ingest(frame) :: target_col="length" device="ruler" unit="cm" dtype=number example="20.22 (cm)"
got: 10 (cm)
==
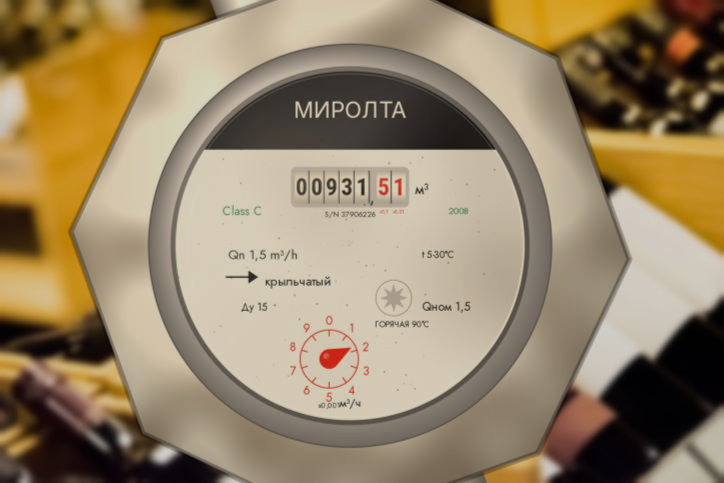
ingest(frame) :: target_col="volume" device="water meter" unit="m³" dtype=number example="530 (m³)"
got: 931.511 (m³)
...
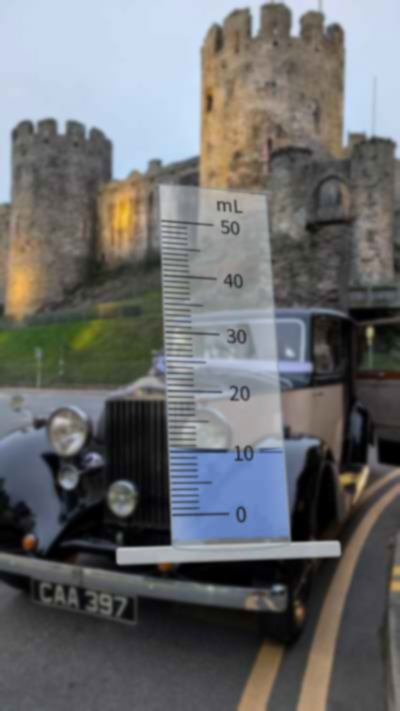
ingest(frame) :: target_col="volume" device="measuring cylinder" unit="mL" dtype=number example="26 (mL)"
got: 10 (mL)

EXERCISE BRIEF:
Please show every line of the items that contains the word "ingest", matching case exactly.

SOLUTION TO THE EXERCISE:
ingest(frame) :: target_col="length" device="ruler" unit="cm" dtype=number example="20.22 (cm)"
ingest(frame) :: target_col="volume" device="water meter" unit="m³" dtype=number example="530 (m³)"
ingest(frame) :: target_col="volume" device="measuring cylinder" unit="mL" dtype=number example="26 (mL)"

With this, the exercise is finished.